Argument 1: The art trade is migrating to countries without the resale right.
This argument is constantly advanced against the resale right by the art trade.
A number of studies have examined the impact of introducing the resale right on local art markets. The most recent such effort was an EU Commission report released in December of 2011. However, none of these efforts have managed to establish a migration trend. The reason is that the resale right represents only one of many cost factors and is a minor one at that. More weight is placed on the general tax system in the country of transaction, and local VAT taxes play an especially important role. General VAT rates vary between 15 and 25 per cent in the EU alone.
However, the art trade is not motivated strictly by financial considerations. It is much more important to dealers to have a location where they can cross paths with the best-resourced buyers. Certain locations often crystallise as markets for certain types of artwork, and these are the places where one can find the best expertise, the largest selection, and highest level of trust.

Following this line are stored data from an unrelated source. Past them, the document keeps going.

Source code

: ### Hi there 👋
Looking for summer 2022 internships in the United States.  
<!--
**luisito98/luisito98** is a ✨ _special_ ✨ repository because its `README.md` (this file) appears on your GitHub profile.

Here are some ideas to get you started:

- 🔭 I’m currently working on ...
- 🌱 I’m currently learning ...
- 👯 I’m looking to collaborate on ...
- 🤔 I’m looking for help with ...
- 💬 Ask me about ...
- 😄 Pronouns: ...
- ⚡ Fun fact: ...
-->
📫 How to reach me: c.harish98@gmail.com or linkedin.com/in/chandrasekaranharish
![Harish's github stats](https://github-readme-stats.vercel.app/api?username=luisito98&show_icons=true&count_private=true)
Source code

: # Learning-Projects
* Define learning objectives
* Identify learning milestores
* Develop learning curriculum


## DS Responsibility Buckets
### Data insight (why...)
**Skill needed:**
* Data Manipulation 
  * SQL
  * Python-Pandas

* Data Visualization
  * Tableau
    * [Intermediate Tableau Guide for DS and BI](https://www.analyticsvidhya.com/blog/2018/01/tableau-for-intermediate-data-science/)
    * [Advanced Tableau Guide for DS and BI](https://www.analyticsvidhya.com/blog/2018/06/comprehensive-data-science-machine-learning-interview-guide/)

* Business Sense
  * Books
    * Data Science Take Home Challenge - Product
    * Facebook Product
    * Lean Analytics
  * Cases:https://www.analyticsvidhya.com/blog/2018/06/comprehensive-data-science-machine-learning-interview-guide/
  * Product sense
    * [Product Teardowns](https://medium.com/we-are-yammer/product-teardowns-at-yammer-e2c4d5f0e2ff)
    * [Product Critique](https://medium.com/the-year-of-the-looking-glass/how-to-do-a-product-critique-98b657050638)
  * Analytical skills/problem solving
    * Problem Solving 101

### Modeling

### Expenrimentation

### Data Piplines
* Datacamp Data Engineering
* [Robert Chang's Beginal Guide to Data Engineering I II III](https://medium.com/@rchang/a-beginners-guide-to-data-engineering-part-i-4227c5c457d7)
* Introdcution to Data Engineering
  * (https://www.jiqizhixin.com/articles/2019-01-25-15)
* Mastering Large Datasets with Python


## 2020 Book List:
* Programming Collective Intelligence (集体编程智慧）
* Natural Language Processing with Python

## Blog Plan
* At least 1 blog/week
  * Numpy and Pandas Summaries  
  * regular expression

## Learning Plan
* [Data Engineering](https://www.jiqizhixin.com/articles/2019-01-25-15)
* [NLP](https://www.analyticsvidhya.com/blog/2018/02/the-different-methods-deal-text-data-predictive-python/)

Argument 2: The administrative burden outweighs the benefit.
The administrative burden on artists is minimal. Collecting societies monitor the market, handle resale right claims, and forward royalties to artists. The best condition for collective management of the resale right is a legal requirement for claims to be administered by collecting societies. Under this arrangement, payments can be made to the appropriate societies for all sales subject to the resale right, and the societies also bear responsibility for passing on royalties to non-members.
Nonetheless, the market has also developed simple information and accounting systems where there is no requirement to work through collecting societies. The Resale Right Artist Search on the VG Bild-Kunst website makes it easy to find information regarding the artists, for whom the collecting society handles claims.
Galleries that work directly with artists do not have to pay resale royalties as a general rule, as they typically handle first sales settled with the artists themselves. Galleries are, however, required to make contributions to the German Artist Social Fund for payments made to artists.
Argument 3: Living artists benefit the least from the resale right.
It is true that the works of younger artists are resold less often than those of older, better-known or deceased artists. However, such criticism misses the mark, insofar as it is desired that heirs of artists should receive royalties as do the heirs of pianists and book authors when the works of their parents or grandparents are used.
Moreover, the number of living artists who benefit from the resale right is highly dependent on the threshold value, at which it takes effect. This threshold is relatively low in Germany (400 Euros resale price), which is the reason why approximately one half of the royalties distributed by VG Bild-Kunst go to living artists and half go to heirs.
Argument 4: Increase in value, not the purchase price, is the real key factor for resale right royalties.
This claim is understandable in theory, as the resale right is meant to allow artists to participate in the increase in value of their works. However, such an approach would be nearly impossible to implement in practice in light of the fact that verifying increases in value would be dependent on purchase price disclosure. The art trade massively opposed such disclosure when the resale right was introduced. If the resale right were linked to actual increase in value, the percentage would have to be much higher and the outcome would still be the same.
In the British art market, for instance, claims are made about the existence of a so-called "cascade effect," but there is no evidence to support this assertion. If this "cascade effect" is understood to mean that each new sale of an item should trigger royalties when it is resold multiple times in short succession, this is the logical impact of the resale right on each sales transaction as envisioned by legislators.
On the other hand, if it is based on the concept that buyers and sellers reach agreements on royalties that are not entirely consistent with the law (e.g. the seller is to pay the resale right royalty), then the market will impede such an effect.